Sayuri stared down at her for 10 long, painful seconds. Reina stayed on the floor, crying and waiting. She could feel her eyes burning into her back.
"You are so stupid, Reina," Sayuri finally sighed. She stepped over the phone. She didn't pick it up. To her, a girl crying for her mommy wasn't anything new. It was just another annoying mess she has to clean up.
"Keep it for now. If it helps you to stay calm and keeps you from breaking down in front of the camera, then fine. I don't care. But if you get distracted, I'll have security break your fingers."
She kicked the phone toward Reina's bag.
"Five minutes. You have five minutes to fix your makeup and get dressed"
She walked out. The door clicked shut. And the silence returned.
Reina waited until the hallway was silent. Then she stopped acting and reached for the burner phone with a steady, cold hand. She hid the phone and the stolen medicine under her clothes.
She looked back at the mirror. Yuka was disppeared.
There was only Reina, kneeling with shame. She felt sick and dirty and felt the weight of her sins. But she was alive.
I'm no hero, she told her reflection. I'm just a monster who didn't die. But maybe a monster is exactly what they deserve.

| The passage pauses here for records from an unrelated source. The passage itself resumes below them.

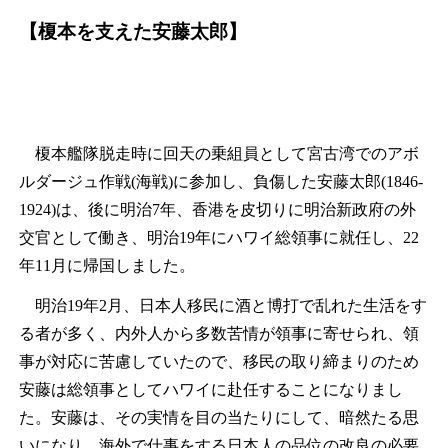
【榎本を支えた安藤太郎】
榎本艦隊脱走時に回天の乗組員として宮古湾でのアボ
ルダージュ作戦(海戦)に参加し、負傷した安藤太郎(1846-
1924)は、後に明治7年、香港を皮切りに明治新政府の外
交官として働き、明治19年にハワイ総領事に就任し、22
年11月に帰国しました。
明治19年2月、日本人移民に酒と博打で乱れた生活をす
る者が多く、内外人から多数苦情が領事に寄せられ、領
事が対応に苦慮していたので、移民の取り締まりのため
安藤は総領事としてハワイに赴任することになりまし
た。安藤は、その実情を目の当たりにして、暗然たる思
いになり、海外で仕事をする日本人の品位の改良の必要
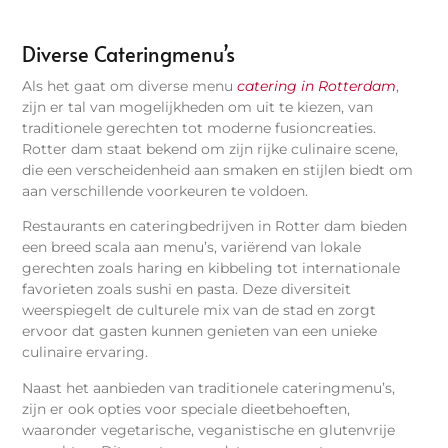
Diverse Cateringmenu’s
Als het gaat om diverse menu
catering in Rotterdam
,
zijn er tal van mogelijkheden om uit te kiezen, van
traditionele gerechten tot moderne fusioncreaties.
Rotter dam staat bekend om zijn rijke culinaire scene,
die een verscheidenheid aan smaken en stijlen biedt om
aan verschillende voorkeuren te voldoen.
Restaurants en cateringbedrijven in Rotter dam bieden
een breed scala aan menu’s, variërend van lokale
gerechten zoals haring en kibbeling tot internationale
favorieten zoals sushi en pasta. Deze diversiteit
weerspiegelt de culturele mix van de stad en zorgt
ervoor dat gasten kunnen genieten van een unieke
culinaire ervaring.
Naast het aanbieden van traditionele cateringmenu’s,
zijn er ook opties voor speciale dieetbehoeften,
waaronder vegetarische, veganistische en glutenvrije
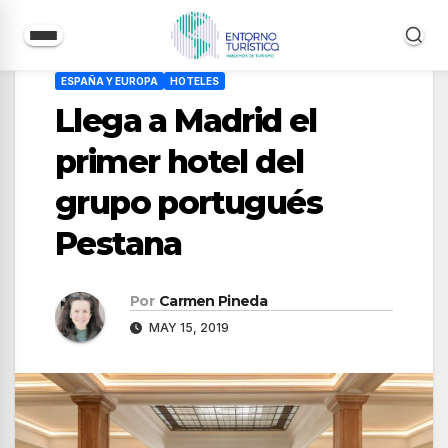
Saltar
ESPAÑA Y EUROPA
HOTELES
al
Llega a Madrid el
contenido
primer hotel del
grupo portugués
Pestana
Por
Carmen Pineda
MAY 15, 2019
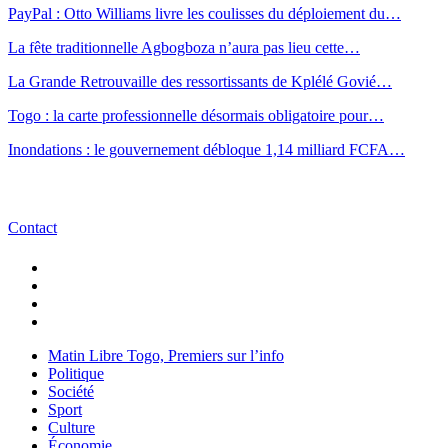
PayPal : Otto Williams livre les coulisses du déploiement du…
La fête traditionnelle Agbogboza n’aura pas lieu cette…
La Grande Retrouvaille des ressortissants de Kplélé Govié…
Togo : la carte professionnelle désormais obligatoire pour…
Inondations : le gouvernement débloque 1,14 milliard FCFA…
Contact
Matin Libre Togo, Premiers sur l’info
Politique
Société
Sport
Culture
Économie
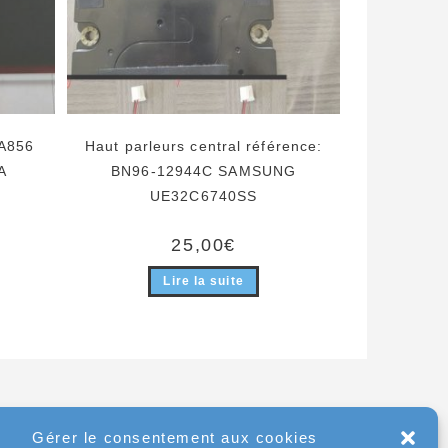
A856
Haut parleurs central référence:
A
BN96-12944C SAMSUNG
UE32C6740SS
ix
25,00
€
tuel
t :
,00€.
Lire la suite
Gérer le consentement aux cookies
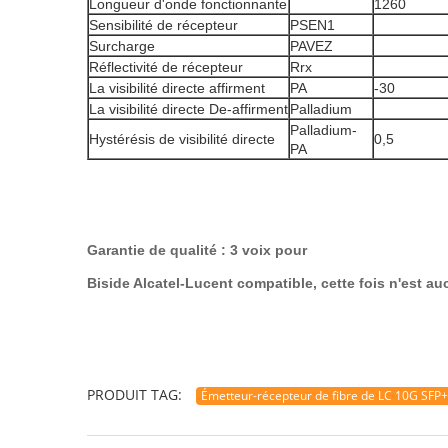
Longueur d'onde fonctionnante
1260
Sensibilité de récepteur
PSEN1
Surcharge
PAVEZ
Réflectivité de récepteur
Rrx
La visibilité directe affirment
PA
-30
La visibilité directe De-affirment
Palladium
Palladium-
Hystérésis de visibilité directe
0,5
PA
Garantie de qualité : 3 voix pour
Biside Alcatel-Lucent compatible, cette fois n'est a
PRODUIT TAG:
Émetteur-récepteur de fibre de LC 10G SFP+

She stood up. She didn't fix her makeup immediately. She looked at her ruined face one last time. Then like a machine, she picked up the powder and began to paint the lie back on.
> [SYSTEM LOG: LUMINA!_DORM_SURVEILLANCE_04]
> Asset: Reina Shiratori.
> Status: Behavioral Breakdown detected. Cortisol levels: High.
> Manager Note (Sayuri): Asset is exhibiting signs of severe paranoia. Asset attempted unauthorized communication (familial contact).
> Recommendation: Isolate Asset from external feeds. Accelerate AI integration.
> [ALERT: ENCRYPTED OUTBOUND SIGNAL DETECTED... SOURCE UNKNOWN.]